Following in the tradition of his father and grandfather, Thomas Boleyn made a great marriage to Lady Elizabeth Howard, the eldest daughter of Thomas Howard, Earl of Surrey. Surrey was the son of John Howard, Duke of Norfolk, who had been killed at the Battle of Bosworth fighting on the wrong side for Richard III. Henry VII had declared the title forfeit and cast the heir into prison, but Thomas Howard gradually recovered royal favor and prospered, with the earldom of Surrey being returned to him just four years later, in 1489, and the dukedom of Norfolk in 1514. Had the Howard fortunes not suffered such a reverse, Master Thomas Boleyn might not have gained such a prize as a Howard bride, even though he was the heir to an impressive landed inheritance and the families were on good terms. Elizabeth was a brilliant match for him, and marriage to her made this ambitious esquir
e brother-in-law to the sister of the Queen of England, for Elizabeth’s brother, another Thomas Howard (who succeeded his father as the third Duke of Norfolk in 1524), had, in 1495, married Edward IV’s daughter, Anne Plantagenet; Anne’s sister Elizabeth was Henry VII’s queen and the mother of the future Henry VIII.
The young Elizabeth Howard was very pretty—in his verses dedicated “To My Lady Elizabeth Howard,” the court poet John Skelton compared her to the mythical Trojan beauty Cressida, whose looks far outshone those of the radiant Polyxena, youngest daughter of Priam, King of Troy, and sister of Troilus, whom Cressida was to betray:
To be your remembrancer, Madam, I am bound:
Like unto Irene maidenly of porte [bearing],
Of virtue and cunning the well and perfect ground,
Whom Dame Nature, as well I may report,
Hath freshly enbeautied with many a goodly sort
Of womanly features: whose flourishing tender age
Is lusty to look on, pleasant, demure and sage.
Goodly Cressida, fairer than Polyxena,
For to envy Pandarus’ appetite:
Troilus, I vow, if that he had you seen,
In you he would have set his whole delight:
Of all your beauty I suffice not to write,
But, as I said, your flourishing tender age
Is lusty to look on, pleasant, demure and sage.

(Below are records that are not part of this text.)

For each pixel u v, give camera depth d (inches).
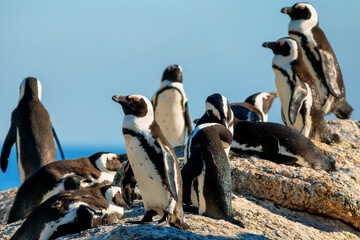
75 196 604.1
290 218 722.2
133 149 568.1
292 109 892.6
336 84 995.9
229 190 611.2
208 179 602.9
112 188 623.5
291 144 807.7
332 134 954.1
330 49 1019.3
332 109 1052.5
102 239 461.1
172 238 457.1
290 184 733.3
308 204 729.0
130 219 613.0
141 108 570.6
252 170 765.3
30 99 1059.3
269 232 625.9
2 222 805.2
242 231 564.1
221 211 602.9
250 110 1055.6
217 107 735.1
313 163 812.6
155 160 562.3
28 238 585.0
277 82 940.6
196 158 613.9
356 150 921.5
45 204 594.9
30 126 1023.0
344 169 825.5
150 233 461.1
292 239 617.9
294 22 1017.5
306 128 926.4
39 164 1003.3
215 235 530.6
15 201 786.8
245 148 838.5
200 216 605.6
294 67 916.0
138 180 574.9
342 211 718.5
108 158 828.0
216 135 631.2
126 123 571.2
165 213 560.1
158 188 561.3
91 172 813.9
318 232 685.9
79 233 542.6
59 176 789.9
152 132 567.8
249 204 706.8
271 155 816.9
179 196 559.8
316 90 932.6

In comparing Elizabeth with the artist Irene, the gifted daughter and pupil of the Greek painter Cratinus (to whom Boccaccio refers in his book Famous Women), Skelton is perhaps implying that she had some artistic talent herself.

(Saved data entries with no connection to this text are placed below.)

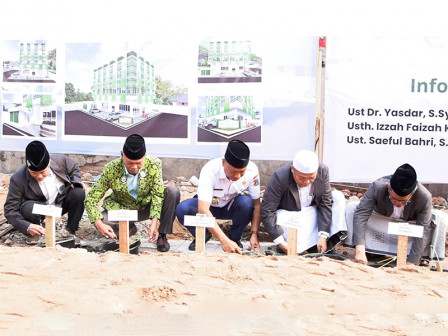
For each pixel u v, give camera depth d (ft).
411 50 20.59
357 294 11.23
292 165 17.88
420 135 20.85
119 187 18.61
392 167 21.02
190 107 22.21
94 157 26.61
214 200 19.10
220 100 21.98
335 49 20.71
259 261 13.55
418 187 17.04
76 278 11.79
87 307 10.07
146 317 9.78
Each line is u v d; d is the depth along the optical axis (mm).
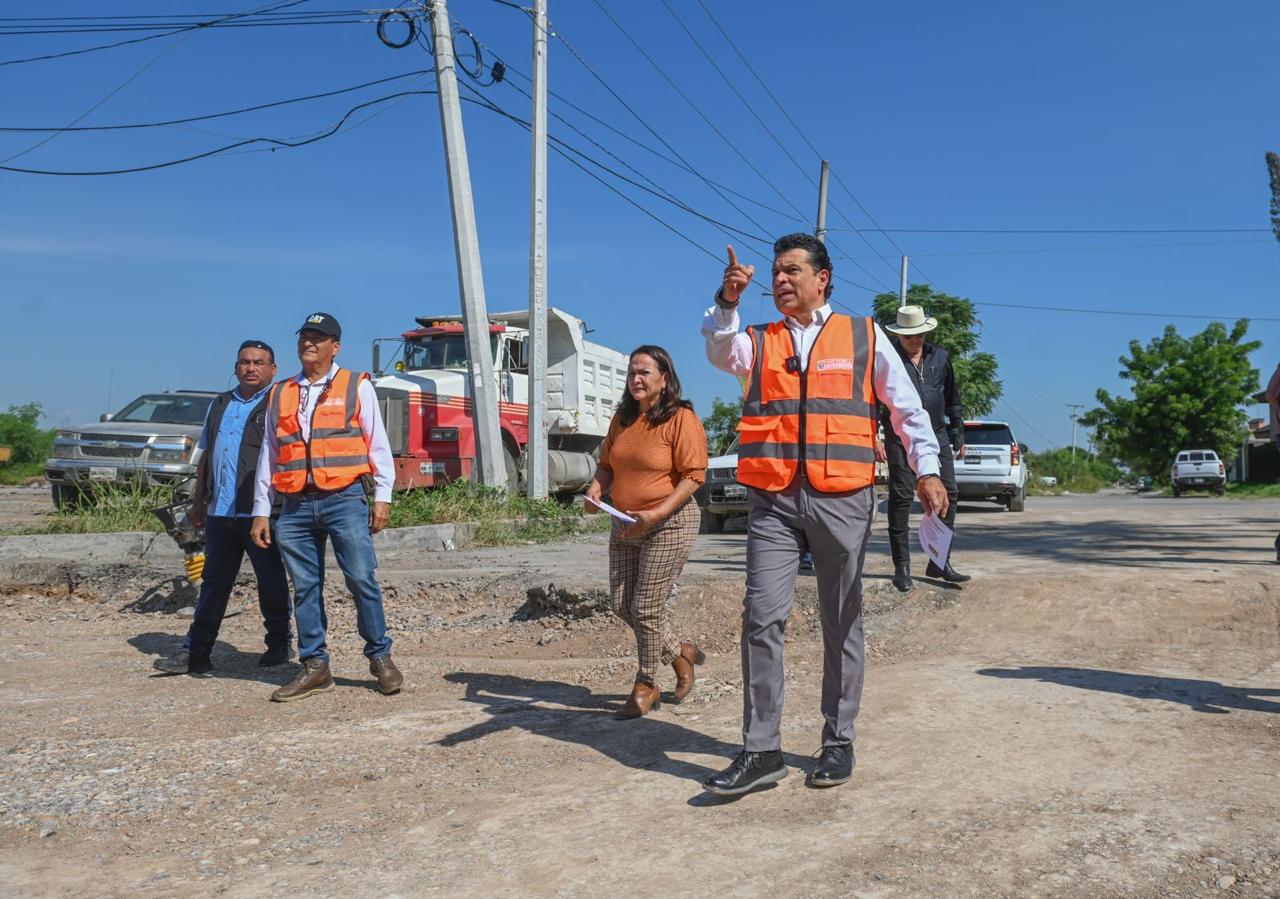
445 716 4930
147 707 5199
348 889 2979
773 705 3605
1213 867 2883
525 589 7805
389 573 8336
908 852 3051
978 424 17500
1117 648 5707
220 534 5957
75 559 8625
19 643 6930
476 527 11648
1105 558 8859
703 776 3840
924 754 3912
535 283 13781
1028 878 2855
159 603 8125
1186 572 7578
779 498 3592
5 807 3727
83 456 12891
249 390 6062
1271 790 3426
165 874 3137
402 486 12789
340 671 6129
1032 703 4559
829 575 3623
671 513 4605
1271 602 6488
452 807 3633
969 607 6750
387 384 13359
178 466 12664
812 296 3627
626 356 18625
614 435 4801
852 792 3562
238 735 4664
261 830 3477
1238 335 48406
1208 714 4336
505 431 15023
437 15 12992
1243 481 52125
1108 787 3510
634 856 3115
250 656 6555
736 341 3754
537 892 2900
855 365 3588
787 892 2830
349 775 4043
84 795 3848
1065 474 76625
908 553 7012
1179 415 48156
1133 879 2830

In the poem in which these verses appear, “The Garland of the Laurel” (1523), Skelton describes a visit he made to Sheriff Hutton Castle as the guest of Elizabeth’s father, Thomas Howard, Earl of Surrey. In the course of it, the countess, Elizabeth Tylney, was so impressed with Skelton’s poetry that, at her behest, her daughters, Lady Elizabeth and Lady Muriel, with some other ladies—Lady Anne Dacre of the South, Mistress Margery Wentworth (who would marry Sir John Seymour and become the mother of Henry VIII’s third wife, Jane Seymour), and Margaret Brewes, the wife of Sir Philip Tylney (Surrey’s auditor and steward of Framlingham Castle)—made for him a laureate’s garland of silk, gold, and pearls in honor of his talent. No one could then have dreamed that two of these young ladies would give birth to future queens of England.